We must remember to be vigilant for the breakdown of objectivity both in our society and in ourselves. Our allegiance belongs to facts and to understanding the truth as completely as possible, not to our own egos.
To that point, what’s particularly troubling is the continued prevalence of cable news in our society, which is without question the main culprit behind the ever-increasing divisions in our country.
These programs, mere talk shows masquerading as news programs, are far less beholden to the rules of journalism than to those of television and ratings; where they’ll report the news for a minute, and then open the floor to pundits and spinsters who occupy the next 20-30 minutes essentially telling us what to think of it. As if we don’t have that ability ourselves.
“Viewers don’t want to be informed. Viewers want to feel informed.”

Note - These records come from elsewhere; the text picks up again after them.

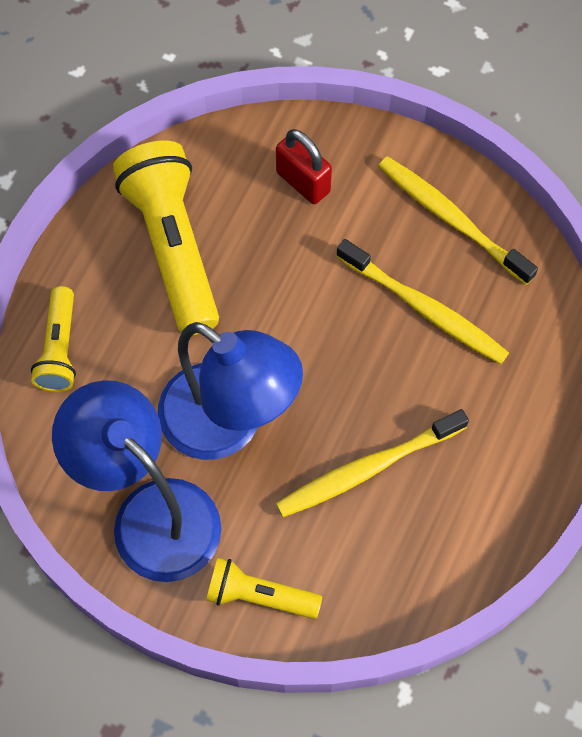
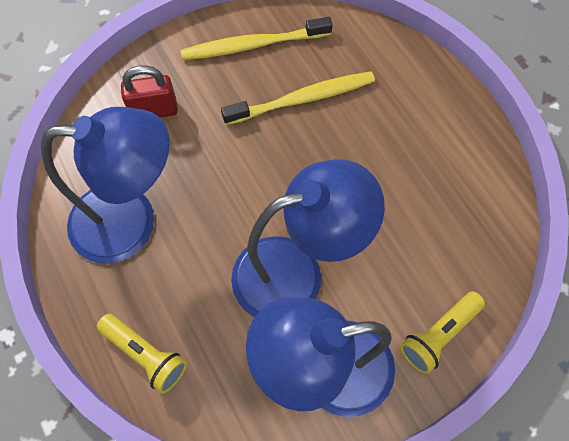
camera: 55 degrees left, 0 degrees up
(173, 246) = (131, 222): yellow flashlight -> blue lamp
(366, 469) = (391, 205): yellow toothbrush -> none

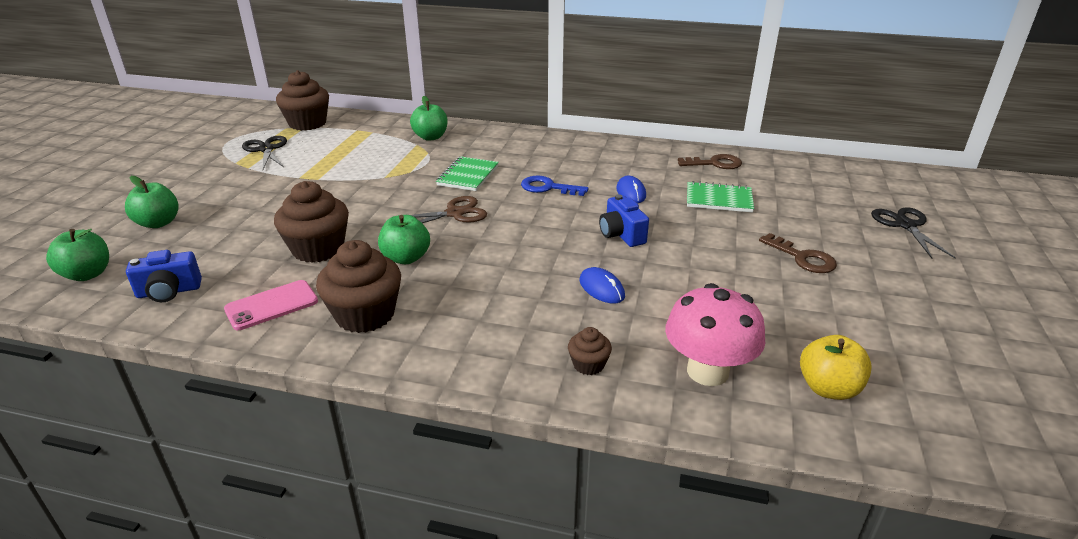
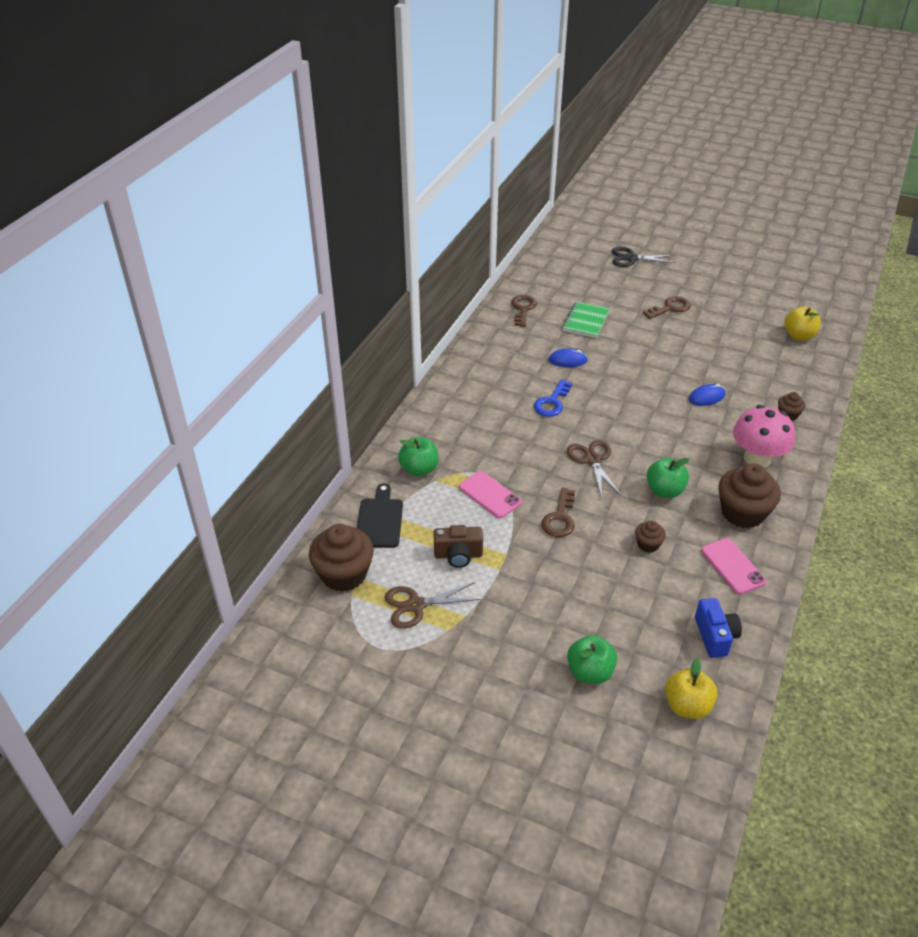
camera: 80 degrees left, 10 degrees up
(87, 274) = (687, 706): green apple -> yellow apple
(266, 149) = (416, 605): black scissors -> brown scissors
(318, 249) = (648, 544): brown cupcake -> brown cupcake, size x0.49
(320, 160) = (458, 555): none -> brown camera
(363, 200) = (560, 518): none -> brown key
(366, 129) = (379, 520): none -> black cutting board
(397, 167) = (490, 495): none -> pink phone
(468, 176) = (519, 448): green notebook -> none
(621, 235) = (635, 376): blue camera -> none
(707, 371) = (789, 372): pink mushroom -> pink mushroom (756, 459)

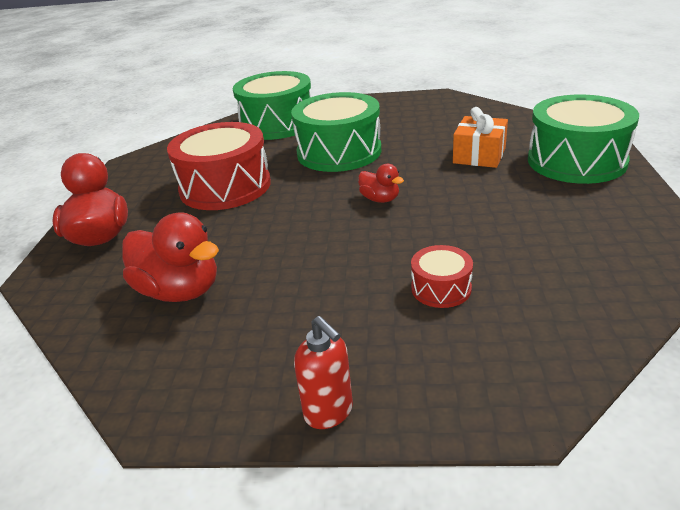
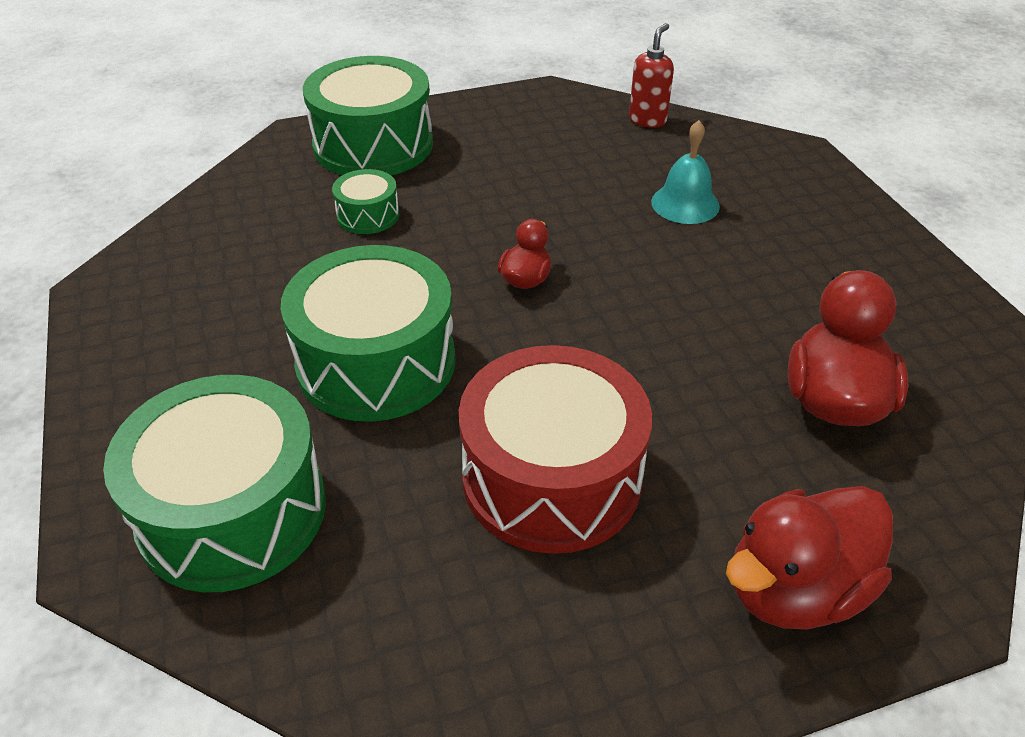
camera: 115 degrees left, 10 degrees up
(329, 412) = (883, 233): red soap dispenser -> red soap dispenser (647, 120)
(441, 288) = (685, 204): red drum -> turquoise bell
(479, 155) = (368, 215): orange gift -> green drum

Chet Collier, one of the original founders of Fox News
They’ll call themselves news programs but what they really are is propaganda providing less information than entertainment, reinforcing the things they know their audience wants to hear–indeed a far cry from the quickly fading journalism of the David Brinkley/Walter Cronkite mold anchored in facts and reporting before opinions and personalities.
It’s what we get when journalism becomes less a service than a business–content in which there is ultimately no liberal or conservative bias, but merely a money bias. A business run by people who know where their audience stands and what it likes, and so naturally they keep playing the information that will keep its attention.
In this way they’re no different than most forms of entertainment. Of course, the more serious problem is their continued suggestion that they are anything more, that they are something that we can actually trust and take seriously as a source of information, unaware that we are likely doing so less to be informed than to be entertained.
And so we have become the sad enablers of our own creepy addiction. And our country is suffering for it, as we are more deeply divided now than at any time in modern history.
Yet, as we the viewers have lifted cable news to this level of esteem, so too can we disenfranchise it by no longer watching it. We can reinvest our time and allegiances to print journalism, a medium in which ratings are irrelevant and entertainment is not a priority, where outside the editorial section, there is little space for opinions and personality in an environment anchored in facts and words alone.
The better print journalists allow us to consider the meaning, for ourselves and our country, of what might otherwise seem to be isolated bits of information. But while anyone can repost an article, researching and writing is hard work that requires time and money. Before you deride the "mainstream media," note that it is no longer the mainstream. It is derision that is mainstream and easy, and actual journalism that is edgy and difficult. So try for yourself to write a proper article, involving work in the real world: traveling, interviewing, maintaining relationships with sources, researching in written records, verifying everything, writing and revising drafts, all on a tight and unforgiving schedule. If you find you like doing this, keep a blog. In the meantime, give credit to those who do all of that for a living. Journalists are not perfect, any more than people in other vocations are perfect. But the work of people who adhere to journalistic ethics is of a different quality than the work of those who do not. -Timothy Snyder, On Tyranny (2017)
Indeed the time for apathy is over. I am encouraged to see a greater feeling of activism among the electorate. But we must ensure that our passions are those we’ve cultivated on our own terms, and not simply because somebody told us what to think and what to feel. We must actively participate based on our own individual conclusions, not on those fed to us by what we hear on TV or see on social media.
If our activism is rooted on our individual ability to think critically, then it will prove to be an activism that lasts, and one that creates the healthier and more united country we seek to become.